On Thursday 15 April 2004 13:45, Robert Fisher wrote:
> Tomorrow, if the parts arrive, I will be building a new PC for a friend and
> his family who are not highly skilled but can get around Windows 98.
>
> I am considering loading Mandrake 10 Official rather than Windows but I
> want some advice. I want to make a sooth transition if possible otherwise I
> will stick to Windows and not have to help them out all of the time with an
> unfamiliar OS.
Make sure that the distribution is able to upgrade installed applications and 
install new ones without having to manually cope with the dependencies.
apt-get ( Debian ), urmpi ( Mankdrake ), and emerge ( Gentoo ), all do this 
satisfactorily most of the time.
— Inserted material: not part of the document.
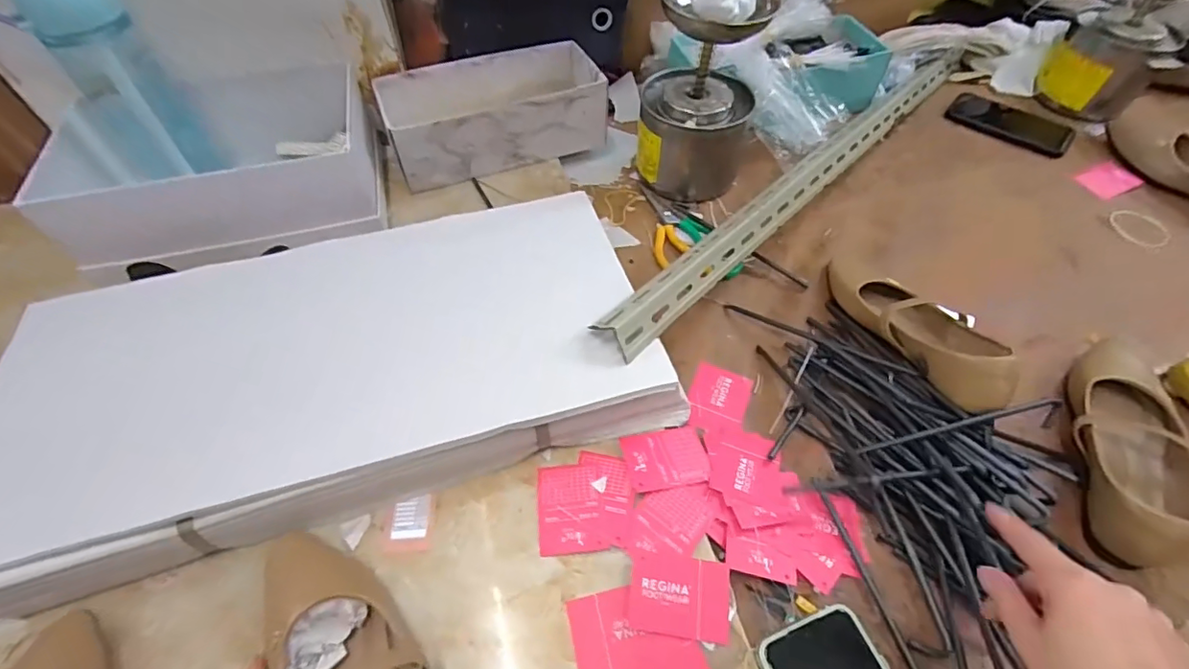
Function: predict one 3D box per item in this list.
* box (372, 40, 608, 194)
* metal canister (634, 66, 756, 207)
[{"bbox_3d":[-0.131,-0.291,0.722,0.285,0.097,0.123,-22,56,-16],"label":"box"},{"bbox_3d":[0.127,-0.261,0.703,0.139,0.116,0.121,6,53,4],"label":"metal canister"}]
I expect that RedHat has something similar, 
but I do not know what it's called.

> Are there locally available PCI 56k modems which work easily with Mandrake?
The Connexant modems are both widely available retail in town as well as being 
supported by the Linuxant offerings.
http://www.linuxant.com/

You can either buy a Linux driver via the web site mentioned or d/l the source 
from:-

ftp://ftp2.jetstreamgames.co.nz/gentoo/distfiles/hsflinmodem-5.03.27lnxtbeta03042700.tar.gz
ftp://ftp2.jetstreamgames.co.nz/gentoo/distfiles/hcfpcimodem-0.99lnxtbeta03042700.tar.gz

Choose depending on whether your modem is a software one or a 'controllerless' 
one. In my exp. both of these drivers work perfectly in spite of being marked 
'beta'.

You will need to install the kernel sources of the running kernel in order to 
compile the driver. The last version ( 9.x ) of Mandrake did not include the 
kernel sources on the distribution cd. One has to d/l them off a mirror. I do 
not know if MDK have repeated this particular sin in MDK-10. Anyone, Jason?
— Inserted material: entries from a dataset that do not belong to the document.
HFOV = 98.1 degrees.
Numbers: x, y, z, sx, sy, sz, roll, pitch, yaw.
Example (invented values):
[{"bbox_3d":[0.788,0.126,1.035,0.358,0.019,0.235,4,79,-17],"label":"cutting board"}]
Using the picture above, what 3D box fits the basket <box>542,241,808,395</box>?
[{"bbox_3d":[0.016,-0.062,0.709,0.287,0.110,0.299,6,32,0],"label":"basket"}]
The modem DSE offers comes ( came ) with a driver ( binary and source ) on a 
CD. I had to re-compile it in order to get it to work with a different 
kernel. Once again the kernel sources have to be installed.
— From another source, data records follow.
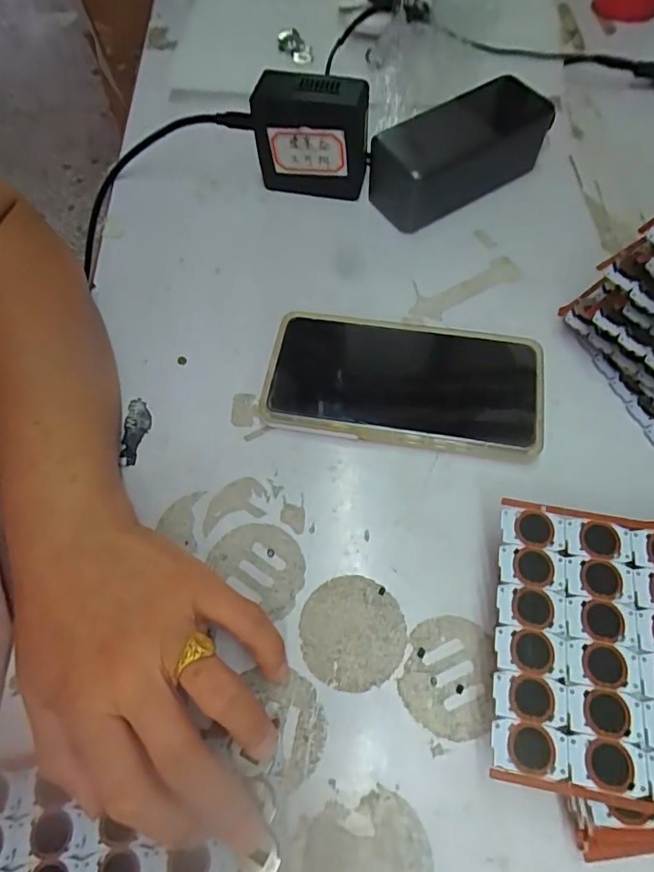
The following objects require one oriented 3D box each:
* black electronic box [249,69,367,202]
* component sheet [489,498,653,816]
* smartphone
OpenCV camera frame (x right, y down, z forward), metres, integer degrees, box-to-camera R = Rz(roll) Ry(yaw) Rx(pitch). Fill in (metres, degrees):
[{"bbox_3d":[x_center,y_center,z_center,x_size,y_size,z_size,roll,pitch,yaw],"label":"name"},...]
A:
[{"bbox_3d":[-0.010,-0.217,0.377,0.080,0.079,0.033,9,64,7],"label":"black electronic box"},{"bbox_3d":[0.152,0.093,0.219,0.156,0.005,0.124,9,64,7],"label":"component sheet"},{"bbox_3d":[0.047,-0.035,0.318,0.164,0.014,0.085,9,64,7],"label":"smartphone"}]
> Is "Internet connection sharing" (Windows terminology) easy to set up so
> they can still use the old PC?
Relatively. In Linux parlance the magic words are NAT ( Network Address 
Translation ), IPMASQ, iptables and portforwarding. FMs to R are:-
http://www.ecst.csuchico.edu/~dranch/LINUX/ipmasq/c-html/
http://www.tldp.org/HOWTO/HOWTO-INDEX/networking.html

Enjoy the resulting cranial overload. :-)

-- 
Sincerely etc.
Christopher Sawtell

NB. This PC runs Linux. If you find a virus apparently from me,
it has forged the e-mail headers on someone else's machine.
Please do not notify me when this occurs. Thanks.